═══ Extract ═══

I have 2 drop down menu's, one called Country, and the other called City. When the user chooses a country from the Country drop down menu (hereafter a drop down menu will be referred to as a DDM for brevity), I want the City DDM to show all the cities in that particular country.

I have a relation (called location) in the database of the following simple form (with some entries):

id country city
    1  India  New Delhi
    2  India  Hyderabad
    3   USA    San Diego
    4   USA    Palo Alto

This is the code I wrote :

<html>
<head>
<title>Admin Page</title>
</head>

<script type="text/javascript" src="http://ajax.googleapis.com/
ajax/libs/jquery/1.4.2/jquery.min.js"></script>

<script type="text/javascript">
    $(document).ready(function()
    {
        $(".country").change(function()
        {
            var country=$(this).val();
            var dataString = 'country='+ country;
            alert(dataString);
            $.ajax
            ({
                type: "POST",
                url: "getcity.php",
                data: dataString,
                dataType : html,
                cache: false,
                success: function(data, textStatus)
                {
                    alert(textStatus);
                    $(".city").html(data);
                } 
            });

        });
    });
</script>

<body>

<br />
<legend><h2>Welcome Admin!</h2></legend>


<?php
include('db.php');

$sql="SELECT distinct country FROM location"; 
$result=mysqli_query($con, $sql); 

if (!$result)
{
    echo "DB Error, could not list tables\n";
    echo 'MySQL Error: ' . mysql_error();
    exit;
}

echo '<h4>Location :</h4>';
echo '<select name="loaction" class="location">';
echo '<option value="foo">'.'Choose Country'.'</option>';
while ($row=mysqli_fetch_array($result))
{
    echo '<option value='.$row[country].'>'.$row[country].'</option>';
}
echo '</select>';

?>

<h4><label>City :</label> </h4>
<select name = 'city' class = 'city'>
    <option value = 'foo' > Choose City </option>
</select>

I hope you have taken the trouble to scroll down and see the above code. The file getcity.php is as follows :

<?php
include('db.php');

if($_POST['country'])
{
    $country=$_POST['country'];
    $sql=mysql_query("select id, city from location where country='$country'");

    while($row=mysql_fetch_array($sql))
    {
        $id=$row['id'];
        $city=$row['city'];
        echo '<option value="'.$id.'">'.$city.'</option>';
    }
}

However, I cannot see anything in the City DDM even after the status returned from the AJAX call (seen through alert()) is a 'Success'.

═══

- **Request 1**: In the forum post about the two drop-down menus, what is the name of the database relation that holds the countries and cities?
- **Request 2**: Reproduce every line of the entries below word for word.

═══ The data ═══

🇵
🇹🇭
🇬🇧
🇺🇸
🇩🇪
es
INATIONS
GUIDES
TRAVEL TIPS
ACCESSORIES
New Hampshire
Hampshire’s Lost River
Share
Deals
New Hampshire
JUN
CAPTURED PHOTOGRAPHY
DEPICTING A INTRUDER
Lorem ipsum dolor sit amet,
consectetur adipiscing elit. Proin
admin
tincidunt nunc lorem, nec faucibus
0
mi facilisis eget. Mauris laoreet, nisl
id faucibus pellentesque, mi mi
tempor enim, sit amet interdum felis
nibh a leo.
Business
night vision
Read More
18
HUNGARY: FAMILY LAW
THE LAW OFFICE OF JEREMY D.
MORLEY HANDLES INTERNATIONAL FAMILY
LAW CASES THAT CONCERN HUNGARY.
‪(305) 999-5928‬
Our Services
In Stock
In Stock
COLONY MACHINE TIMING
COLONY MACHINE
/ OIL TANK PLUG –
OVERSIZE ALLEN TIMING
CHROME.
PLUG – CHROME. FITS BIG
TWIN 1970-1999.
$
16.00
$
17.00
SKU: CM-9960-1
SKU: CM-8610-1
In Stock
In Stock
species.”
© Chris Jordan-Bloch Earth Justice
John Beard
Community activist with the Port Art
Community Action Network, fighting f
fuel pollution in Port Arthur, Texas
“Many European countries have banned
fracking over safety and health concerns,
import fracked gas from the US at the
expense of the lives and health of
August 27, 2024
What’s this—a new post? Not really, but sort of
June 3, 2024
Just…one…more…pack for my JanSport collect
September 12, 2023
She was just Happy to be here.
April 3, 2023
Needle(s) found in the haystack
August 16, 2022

═══

- **Result 1**: location

- **Result 2**:
🇵
🇹🇭
🇬🇧
🇺🇸
🇩🇪
es
INATIONS
GUIDES
TRAVEL TIPS
ACCESSORIES
New Hampshire
Hampshire’s Lost River
Share
Deals
New Hampshire
JUN
CAPTURED PHOTOGRAPHY
DEPICTING A INTRUDER
Lorem ipsum dolor sit amet,
consectetur adipiscing elit. Proin
admin
tincidunt nunc lorem, nec faucibus
0
mi facilisis eget. Mauris laoreet, nisl
id faucibus pellentesque, mi mi
tempor enim, sit amet interdum felis
nibh a leo.
Business
night vision
Read More
18
HUNGARY: FAMILY LAW
THE LAW OFFICE OF JEREMY D.
MORLEY HANDLES INTERNATIONAL FAMILY
LAW CASES THAT CONCERN HUNGARY.
‪(305) 999-5928‬
Our Services
In Stock
In Stock
COLONY MACHINE TIMING
COLONY MACHINE
/ OIL TANK PLUG –
OVERSIZE ALLEN TIMING
CHROME.
PLUG – CHROME. FITS BIG
TWIN 1970-1999.
$
16.00
$
17.00
SKU: CM-9960-1
SKU: CM-8610-1
In Stock
In Stock
species.”
© Chris Jordan-Bloch Earth Justice
John Beard
Community activist with the Port Art
Community Action Network, fighting f
fuel pollution in Port Arthur, Texas
“Many European countries have banned
fracking over safety and health concerns,
import fracked gas from the US at the
expense of the lives and health of
August 27, 2024
What’s this—a new post? Not really, but sort of
June 3, 2024
Just…one…more…pack for my JanSport collect
September 12, 2023
She was just Happy to be here.
April 3, 2023
Needle(s) found in the haystack
August 16, 2022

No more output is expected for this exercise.